You can create an API test in mabl by importing a Postman Collection (JSON file), including the JavaScript code available within the Pre-request and Tests sections of requests.


Example of a Postman Collection

In Postman

  1. Open a Collection that you'd like to import to mabl.
  2. Click on the More actions (...) menu.
  3. Select Export. Postman will ask you which collection format you would like to save the exported file in. You can proceed with the export without changing the default setting.

Exporting a Postman Collection


Collection size limits

Please note that API tests cannot exceed 1MB in size. We recommend using caution with large JavaScript pre-request scripts.

In mabl

  1. Click the New test button in the left sidebar.
  2. Select API test.

Choosing what test type to create in mabl

  1. Fill out the test creation form. (Note that you may need to configure a base API URL for your mabl application/environment, if you haven't done so already.)
  2. Click on Create test. You will be presented with the API Test Editor.

Importing Postman Collection into mabl to create a mabl API test

  1. Click on the Import icon. You will see the API requests from Postman have been converted to mabl test steps that you can review.

Example of a mabl API test imported from Postman

Working with variables

Postman users often make use of variables to store and reuse dynamic values with the request body, pre-request and test scripts.


Variable notaion

You can use the Postman variable notation {{variableName}} when working with API test variables in mabl.

There are five different variable types in Postman that you need to be mindful of when importing an existing Collection to mabl. This graphic provides an overview of how Postman variables map to variables in mabl:


Variables mapping between Postman and mabl

Given this variables mapping, you may need to take the following actions:

  • Environment variables in Postman will need to be defined for each environment in mabl.
  • Global variables in Postman will need to be defined either at environment level in mabl or added to the Postman Collection that is being exported.
  • Postman Collection-level variables will be automatically imported and associated with the respective mabl API test. You will see them on the test details page under the data-driven variables section.
  • If you use Postman data-level variables, such as pm.iterationData.get("variable_name"), within your requests, you will need to create a DataTable in mabl and associate it with the respective API test. When the test runs, mabl will assign values to the pm.iterationData variables based on matching variables names from the DataTable.
  • Any Postman local variables will be considered test-generated variables in mabl and as such will be passed to the following API requests as well as shared with other tests within the plan, if sharing variables is enabled for the test.


Importing CSV or a JSON file with test data

Test data in CSV or JSON files needs to be converted to a mabl datatable in order to be used with imported Postman Collections in mabl. You can easily create a mabl datatable from a CSV file import, however JSON file format is not supported at the moment.

Importing a base URL

Mabl applications use a base API URL that is assigned to a system-level variable called api.url.
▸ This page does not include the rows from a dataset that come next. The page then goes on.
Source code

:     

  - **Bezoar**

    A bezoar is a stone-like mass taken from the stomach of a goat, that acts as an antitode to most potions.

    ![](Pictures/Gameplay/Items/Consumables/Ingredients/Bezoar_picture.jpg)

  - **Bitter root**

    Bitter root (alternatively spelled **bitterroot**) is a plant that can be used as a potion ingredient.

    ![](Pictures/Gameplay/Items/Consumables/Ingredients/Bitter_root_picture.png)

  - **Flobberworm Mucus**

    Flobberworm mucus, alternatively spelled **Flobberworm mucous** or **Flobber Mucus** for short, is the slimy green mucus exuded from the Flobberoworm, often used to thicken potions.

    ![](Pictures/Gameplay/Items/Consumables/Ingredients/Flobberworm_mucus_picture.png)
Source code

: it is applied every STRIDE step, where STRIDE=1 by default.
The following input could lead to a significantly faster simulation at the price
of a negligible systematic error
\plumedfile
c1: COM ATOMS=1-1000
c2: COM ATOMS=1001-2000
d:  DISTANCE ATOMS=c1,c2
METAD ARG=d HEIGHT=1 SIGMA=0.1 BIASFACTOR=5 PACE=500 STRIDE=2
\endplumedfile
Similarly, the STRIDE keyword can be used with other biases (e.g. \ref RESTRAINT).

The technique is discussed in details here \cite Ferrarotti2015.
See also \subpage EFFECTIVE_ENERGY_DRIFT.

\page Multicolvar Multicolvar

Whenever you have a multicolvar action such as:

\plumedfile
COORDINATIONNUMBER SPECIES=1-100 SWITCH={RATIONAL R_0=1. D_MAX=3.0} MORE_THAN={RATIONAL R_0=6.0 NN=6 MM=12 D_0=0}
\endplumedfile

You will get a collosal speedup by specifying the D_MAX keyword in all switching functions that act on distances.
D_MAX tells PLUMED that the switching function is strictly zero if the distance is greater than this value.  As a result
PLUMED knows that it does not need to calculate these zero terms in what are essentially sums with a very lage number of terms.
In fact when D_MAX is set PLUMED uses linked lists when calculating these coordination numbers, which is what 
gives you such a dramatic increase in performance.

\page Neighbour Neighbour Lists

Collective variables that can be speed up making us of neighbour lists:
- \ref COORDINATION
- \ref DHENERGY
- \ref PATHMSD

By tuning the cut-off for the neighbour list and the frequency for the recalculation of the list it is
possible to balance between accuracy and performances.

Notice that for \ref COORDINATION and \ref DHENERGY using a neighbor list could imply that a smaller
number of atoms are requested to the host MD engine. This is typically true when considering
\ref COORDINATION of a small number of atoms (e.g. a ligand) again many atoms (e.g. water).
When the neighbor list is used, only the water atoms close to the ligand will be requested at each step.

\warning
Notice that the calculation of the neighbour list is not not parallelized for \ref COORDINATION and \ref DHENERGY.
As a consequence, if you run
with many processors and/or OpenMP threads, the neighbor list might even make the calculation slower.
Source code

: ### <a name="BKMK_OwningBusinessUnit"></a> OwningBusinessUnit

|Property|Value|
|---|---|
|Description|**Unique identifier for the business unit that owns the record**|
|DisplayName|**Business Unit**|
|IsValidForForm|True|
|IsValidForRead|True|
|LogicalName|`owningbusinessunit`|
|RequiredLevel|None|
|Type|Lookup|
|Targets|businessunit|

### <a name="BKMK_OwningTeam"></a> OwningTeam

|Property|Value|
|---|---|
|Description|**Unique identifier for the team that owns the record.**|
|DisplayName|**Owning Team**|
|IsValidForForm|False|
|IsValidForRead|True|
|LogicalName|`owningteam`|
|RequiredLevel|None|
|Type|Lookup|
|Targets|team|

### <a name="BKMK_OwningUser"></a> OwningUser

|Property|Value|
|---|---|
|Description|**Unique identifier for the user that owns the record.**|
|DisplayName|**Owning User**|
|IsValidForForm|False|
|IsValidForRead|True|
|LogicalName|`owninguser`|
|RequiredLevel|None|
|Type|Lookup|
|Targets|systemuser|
We recommend you use the same api.url variable name for the base URL within your Postman collection so that it is easier to import/export collections between mabl and Postman.


That way, when you import the Postman collection into mabl, the URL for API requests will be automatically composed based on the configured api.url values for the mabl environments.

Postman dynamic variables

Postman also has the notion of dynamic variables that can help you generate dummy data for your API requests. Such dynamic variables will work as expected with with mabl.

Postman folders

Postman allows you to organize your testing using folders. Unfortunately, we do not support importing collections with folders at this time.